Non-Fiction Reviews


The Little Book of Chocolat
Fifty recipes celebrating the bestselling novel Chocolat

 

(2013) Joanne Harris, Transworld, £12.99, hrdbk, 127pp, ISBN 978-0-857-52200-9

 

 

Now you may wonder what on Earth has a recipe book, let alone one on chocolate, has to do with SF? If you are then you are not of the old guard of the British SF community whose heydays were the 1980s and 1990s. Back then food was certainly somewhere on the fan agenda: the thought that McDonalds was a good food resource for hungry fans at a convention (as has happened on more than one occasion in the 2010s) simply would have been laughed out of court. The reason the British Eastercon's banquet fell into disrepute in the late 1990s was that hotel catering was so variable and tended towards the low end of acceptability. Of course there were exceptions and there were even fan recipe books. Remember BECCONs There Are Never Enough Mushrooms? The practical thought that went into that was considerable. It was spiral bound so that it would stay open flat. The cover had an outer sheet of transparent plastic in case of kitchen spillage. The temperatures were not only given in both Celsius and Fahrenheit but also gas regulo equivalents: how many cook books do that?

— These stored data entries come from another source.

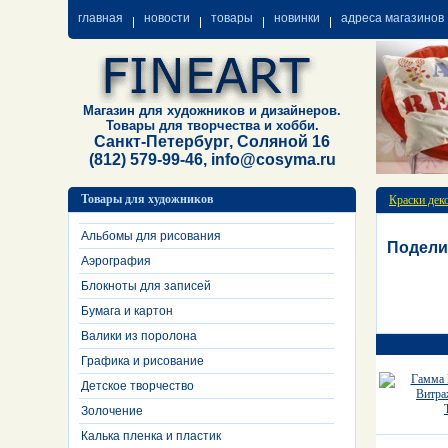
главная
новости
товары
новинки
адреса магазинов
Магазин для художников и дизайнеров.
Товары для творчества и хобби.
Санкт-Петербург, Соляной 16
(812) 579-99-46, info@cosyma.ru
Товары для художников
Краски дек
Альбомы для рисования
Подели
Аэрография
Блокноты для записей
Бумага и картон
Валики из поролона
Графика и рисование
Детское творчество
Золочение
Калька пленка и пластик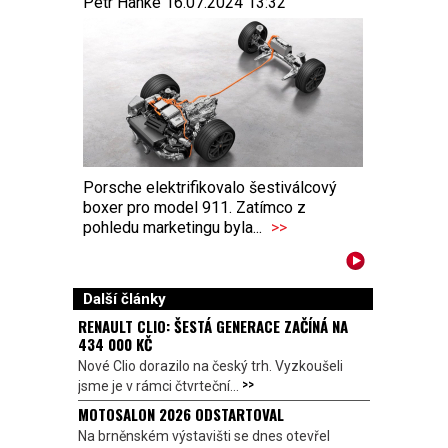
Petr Hanke 16.07.2024 13:32
Porsche elektrifikovalo šestiválcový
boxer pro model 911. Zatímco z
pohledu marketingu byla...
>>
Další články
RENAULT CLIO: ŠESTÁ GENERACE ZAČÍNÁ NA
434 000 KČ
Nové Clio dorazilo na český trh. Vyzkoušeli
>>
jsme je v rámci čtvrteční...
MOTOSALON 2026 ODSTARTOVAL
Na brněnském výstavišti se dnes otevřel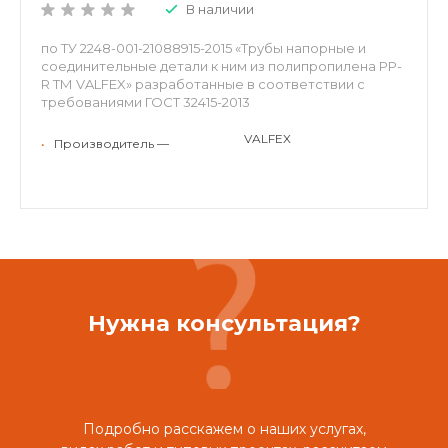
В наличии
по ТУ 2248-001-21088915-2015 «Трубы напорные и
соединительные детали к ним из полипропилена PP-
R ТМ VALFEX» разработанные в соответствии с
требованиями ГОСТ 32415-2013
VALFEX
•
Производитель —
Нужна консультация?
Подробно расскажем о наших услугах,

And then we come to SF and chocolate. Imagine the delight when it was discovered that the 1989 Eastercon was to be held at the De France Hotel on the Channel Island of Jersey and that that hotel had within it a chocolate shop! It sold 5 kg 80% cocoa chocolate bars. And then imagine the horror when barely a day into the convention the chocolate shop sold out, and with the convention being held over Easter Bank Holiday there was no prospect of re-stocking!  The next time fandom went to the De France (for the 1993 Eastercon cum Eurocon) the convention's Progress Reports encouraged delegates to place advance orders at a specially arranged discount price, for collection on the day. (And from a Concatenation perspective, for a couple of years following that event Concatenation dinners saw Elaine's ever so scrummy chocolate mousse… But I digress. The point is that there is a firm connection between British SF fandom and chocolate. And this brings us on to Joanne Harris' The Little Book of Chocolat.

Joanne Harris is the author of the (mundane [in its SFnal sense]) novel Chocolat which was made into an Oscar-nominated film in 2000. With this recipe book she is assisted by foodie Fran Warde, so we can be assured that the recipes in this little book work.

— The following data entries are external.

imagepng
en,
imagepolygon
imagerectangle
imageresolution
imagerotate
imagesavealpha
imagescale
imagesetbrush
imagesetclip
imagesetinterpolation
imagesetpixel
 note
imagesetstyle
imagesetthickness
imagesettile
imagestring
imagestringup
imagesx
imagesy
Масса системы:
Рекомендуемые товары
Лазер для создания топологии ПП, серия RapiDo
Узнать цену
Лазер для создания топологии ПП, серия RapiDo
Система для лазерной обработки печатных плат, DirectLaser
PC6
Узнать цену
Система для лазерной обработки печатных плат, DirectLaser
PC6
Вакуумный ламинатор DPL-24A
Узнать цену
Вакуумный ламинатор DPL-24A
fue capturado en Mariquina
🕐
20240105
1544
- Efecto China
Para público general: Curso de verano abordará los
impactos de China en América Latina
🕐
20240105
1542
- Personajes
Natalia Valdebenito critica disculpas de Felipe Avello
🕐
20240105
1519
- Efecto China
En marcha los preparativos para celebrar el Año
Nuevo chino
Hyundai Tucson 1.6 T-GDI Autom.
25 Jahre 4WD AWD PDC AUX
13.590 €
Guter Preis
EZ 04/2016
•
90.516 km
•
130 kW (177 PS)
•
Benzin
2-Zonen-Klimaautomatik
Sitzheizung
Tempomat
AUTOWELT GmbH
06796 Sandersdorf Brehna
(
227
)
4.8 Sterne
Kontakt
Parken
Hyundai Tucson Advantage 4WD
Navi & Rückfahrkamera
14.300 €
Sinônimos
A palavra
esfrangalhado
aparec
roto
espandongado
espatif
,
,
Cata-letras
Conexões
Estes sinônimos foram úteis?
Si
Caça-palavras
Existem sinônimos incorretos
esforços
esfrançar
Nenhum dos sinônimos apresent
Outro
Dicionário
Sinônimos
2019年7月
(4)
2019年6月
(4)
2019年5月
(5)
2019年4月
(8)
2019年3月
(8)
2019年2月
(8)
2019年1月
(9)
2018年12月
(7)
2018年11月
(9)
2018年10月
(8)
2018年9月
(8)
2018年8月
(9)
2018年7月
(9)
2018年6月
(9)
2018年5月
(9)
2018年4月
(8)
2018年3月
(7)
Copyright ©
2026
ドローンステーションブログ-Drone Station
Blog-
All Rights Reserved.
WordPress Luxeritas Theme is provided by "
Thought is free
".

The book begins with an introduction to the history of chocolate immediately followed by a short chapter that is essentially on tempering chocolate: the means by which you can make the surface of chocolate to ensure that it cools with a smooth dark surface without sugar crystals. But skipping over these minor gems we come to the recipes. These come with mouth-watering, full colour illustrations. We get recipes of varying complexity including for cakes, desserts and drinks. Nearly all look and sound simply divine. The only one I am not sure works is the chilli-chocolate shot drinks but I am ore than willing to be a guinea pig (though the edible gold leaf on the top is literally over the top). Vianne's hot chocolate with cognac, Amaretto and Cointreau looks like a brilliant way to round off a dinner. And the maple and walnut chocolate ice cream… Sorry I am beginning to drool.

There is no contents list of menus at the book's start, and this – strangely – is in fact wise. What we get instead is a detailed subject index at the back. This means that while I may not remember the title of a recipe for a cake or a spread, or a waffle or a drink, instead I can look up waffle etc and get directed to the appropriate page. Neat.

Hugely recommended, The Little Book of Chocolat makes for a great Christmas stocking filler and an essential hint you must give to the special cook in your life.